Inspired by the current case before the Court I also want to specifically allow a plea of no contest in the Court Procedures, with a larger degree of deference to the agreement between defence counsel and prosecutor when it comes to sentencing.

We should also seriously consider getting more people engaged with the Court. That was a pet project of mine this term, but sadly one that didn’t go well. I had considered the possibility of opening up some sort of Court Clerk position, but the logistics of that make me doubt the feasibility. We may instead look at other options, such as a published shortlist of people available to serve as Temporary Hearing Officers, so that future Courts can get through the process quickly, and citizens who wish to get involved in the Judiciary have an easier entrance level than running for Justice.

Last, and this is an element that the Court can’t change on its own, we need to think about the legalistic and litigious culture that gave rise to this phenomenon. The Court can apply a good faith evaluation to future submissions, but if a bad faith actor is hidden amongst us, they would most certainly decry a bad faith label as judicial overreach and potentially muck up the work. As long as the Judiciary is elected, the Justices have to consider not just whether the Court – as the abstract entity – is seen as legitimate, but also the specific electoral ramifications of getting into an argument. Rejecting an indictment as brought in bad faith will have to be culturally accepted, for instance, and the Court cannot stand alone in defying judicial shenanigans. We, the broader TNP citizenry, have to consider this in the public sphere, and the discussions that have been ongoing on Discord can only be the beginning of that culture shift.
 
The current case has only proceeded as it has because it was completely unnecessary, filed by a delegate acted at the behest of a vengeful so-called ally. What you mean by "reforms" is "take away the ability of defence counsel to defend their client from vexatious prosecution". Bringing the legal system to a standstill is the only recourse in the face of such judicial persecution.
 
The current case has only proceeded as it has because it was completely unnecessary, filed by a delegate acted at the behest of a vengeful so-called ally. What you mean by "reforms" is "take away the ability of defence counsel to defend their client from vexatious prosecution". Bringing the legal system to a standstill is the only recourse in the face of such judicial persecution.

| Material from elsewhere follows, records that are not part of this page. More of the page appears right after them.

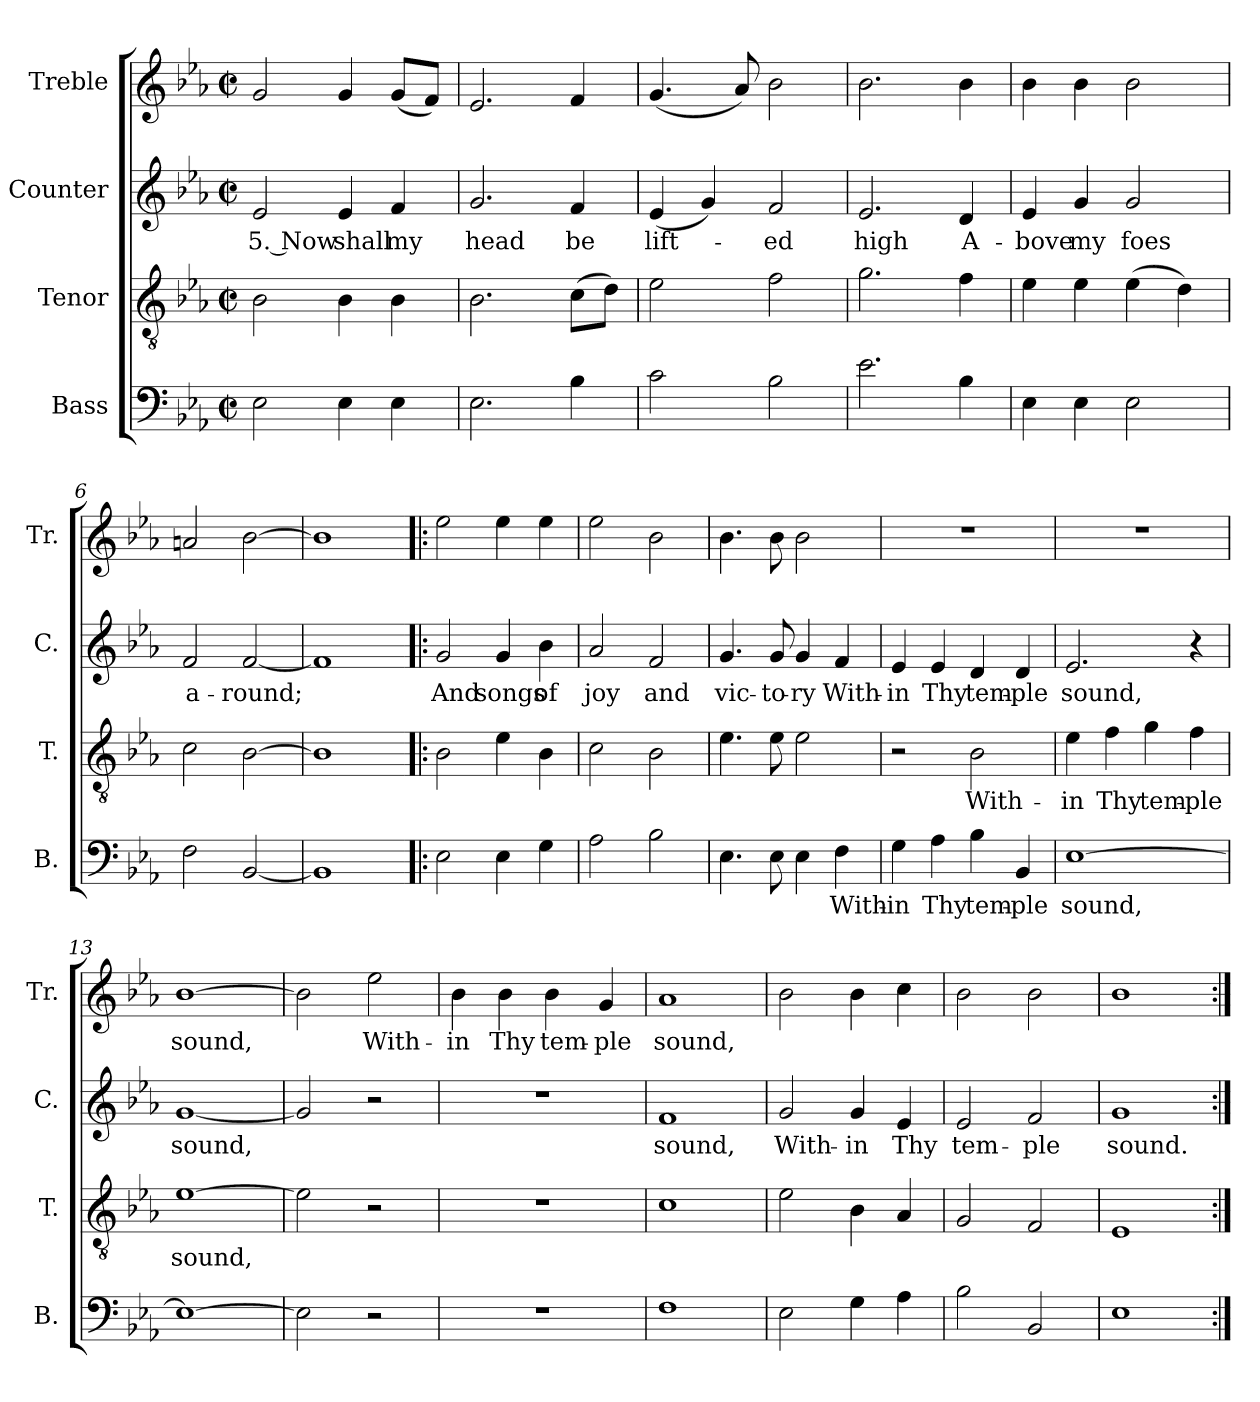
**kern	**text	**kern	**text	**kern	**text	**kern	**text
*part4	*part4	*part3	*part3	*part2	*part2	*part1	*part1
*staff4	*staff4	*staff3	*staff3	*staff2	*staff2	*staff1	*staff1
*I"Bass	*	*I"Tenor	*	*I"Counter	*	*I"Treble	*
*I'B.	*	*I'T.	*	*I'C.	*	*I'Tr.	*
*clefF4	*	*clefGv2	*	*clefG2	*	*clefG2	*
*k[b-e-a-]	*	*k[b-e-a-]	*	*k[b-e-a-]	*	*k[b-e-a-]	*
*E-:	*	*E-:	*	*E-:	*	*E-:	*
*M4/4	*	*M4/4	*	*M4/4	*	*M4/4	*
*met(c|)	*	*met(c|)	*	*met(c|)	*	*met(c|)	*
=1	=1	=1	=1	=1	=1	=1	=1
2E-\	.	2B-\	.	2e-/	5. Now	2g/	.
4E-\	.	4B-\	.	4e-/	shall	4g/	.
4E-\	.	4B-\	.	4f/	my	(8g/L	.
.	.	.	.	.	.	8f/J)	.
=2	=2	=2	=2	=2	=2	=2	=2
2.E-\	.	2.B-\	.	2.g/	head	2.e-/	.
4B-\	.	(8c\L	.	4f/	be	4f/	.
.	.	8d\J)	.	.	.	.	.
=3	=3	=3	=3	=3	=3	=3	=3
2c\	.	2e-\	.	(4e-/	lift-	(4.g/	.
.	.	.	.	4g/)	.	.	.
.	.	.	.	.	.	8a-/)	.
2B-\	.	2f\	.	2f/	-ed	2b-\	.
=4	=4	=4	=4	=4	=4	=4	=4
2.e-\	.	2.g\	.	2.e-/	high	2.b-\	.
4B-\	.	4f\	.	4d/	A-	4b-\	.
=5	=5	=5	=5	=5	=5	=5	=5
4E-\	.	4e-\	.	4e-/	-bove	4b-\	.
4E-\	.	4e-\	.	4g/	my	4b-\	.
2E-\	.	(4e-\	.	2g/	foes	2b-\	.
.	.	4d\)	.	.	.	.	.
=6	=6	=6	=6	=6	=6	=6	=6
2F\	.	2c\	.	2f/	a-	2an/	.
[2BB-/	.	[2B-\	.	[2f/	-round;	[2b-\	.
=7	=7	=7	=7	=7	=7	=7	=7
1BB-]	.	1B-]	.	1f]	.	1b-]	.
!!LO:LB:g=z
=8!|:	=8!|:	=8!|:	=8!|:	=8!|:	=8!|:	=8!|:	=8!|:
2E-\	.	2B-\	.	2g/	And	2ee-\	.
4E-\	.	4e-\	.	4g/	songs	4ee-\	.
4G\	.	4B-\	.	4b-\	of	4ee-\	.
=9	=9	=9	=9	=9	=9	=9	=9
2A-\	.	2c\	.	2a-/	joy	2ee-\	.
2B-\	.	2B-\	.	2f/	and	2b-\	.
=10	=10	=10	=10	=10	=10	=10	=10
4.E-\	.	4.e-\	.	4.g/	vic-	4.b-\	.
8E-\	.	8e-\	.	8g/	-to-	8b-\	.
4E-\	.	2e-\	.	4g/	-ry	2b-\	.
4F\	With-	.	.	4f/	With-	.	.
=11	=11	=11	=11	=11	=11	=11	=11
4G\	-in	2r	.	4e-/	-in	1r	.
4A-\	Thy	.	.	4e-/	Thy	.	.
4B-\	tem-	2B-\	With-	4d/	tem-	.	.
4BB-/	-ple	.	.	4d/	-ple	.	.
=12	=12	=12	=12	=12	=12	=12	=12
[1E-	sound,	4e-\	-in	2.e-/	sound,	1r	.
.	.	4f\	Thy	.	.	.	.
.	.	4g\	tem-	.	.	.	.
.	.	4f\	-ple	4r	.	.	.
!!LO:LB:g=z
=13	=13	=13	=13	=13	=13	=13	=13
1E-_	.	[1e-	sound,	[1g	sound,	[1b-	sound,
=14	=14	=14	=14	=14	=14	=14	=14
2E-\]	.	2e-\]	.	2g/]	.	2b-\]	.
2r	.	2r	.	2r	.	2ee-\	With-
=15	=15	=15	=15	=15	=15	=15	=15
1r	.	1r	.	1r	.	4b-\	-in
.	.	.	.	.	.	4b-\	Thy
.	.	.	.	.	.	4b-\	tem-
.	.	.	.	.	.	4g/	-ple
=16	=16	=16	=16	=16	=16	=16	=16
1F	.	1c	.	1f	sound,	1a-	sound,
=17	=17	=17	=17	=17	=17	=17	=17
2E-\	.	2e-\	.	2g/	With-	2b-\	.
4G\	.	4B-\	.	4g/	-in	4b-\	.
4A-\	.	4A-/	.	4e-/	Thy	4cc\	.
=18	=18	=18	=18	=18	=18	=18	=18
2B-\	.	2G/	.	2e-/	tem-	2b-\	.
2BB-/	.	2F/	.	2f/	-ple	2b-\	.
=19	=19	=19	=19	=19	=19	=19	=19
1E-	.	1E-	.	1g	sound.	1b-	.
=:|!	=:|!	=:|!	=:|!	=:|!	=:|!	=:|!	=:|!
*-	*-	*-	*-	*-	*-	*-	*-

If it's an instance of vexatious prosecution, the Court should have been able to clear your name in a timely fashion, and bringing the legal system to a standstill should have been utterly unnecessary. If the reform I suggest here had been in place, and the prosecutor had not been confident that the espionage charge could lead to a conviction, there should have been discretion by the prosecutor to change the crime alleged to a different one, such as the gross misconduct you eventually plead no contest to, or even drop the charge entirely if it was indeed entirely vexatious.
I do get why you and your counsel believed your actions to be the best avenue for a just outcome, but that would not have been necessary if the Court was not perceived as a cudgel to beat you down with. That's why I don't want to institute reforms that make shenanigans illegal; rather, I want reforms that make shenanigans unnecessary and obsolete. If you want to critique my suggestions, I'm open for that, but I would ask for a bit more consideration of my ideas.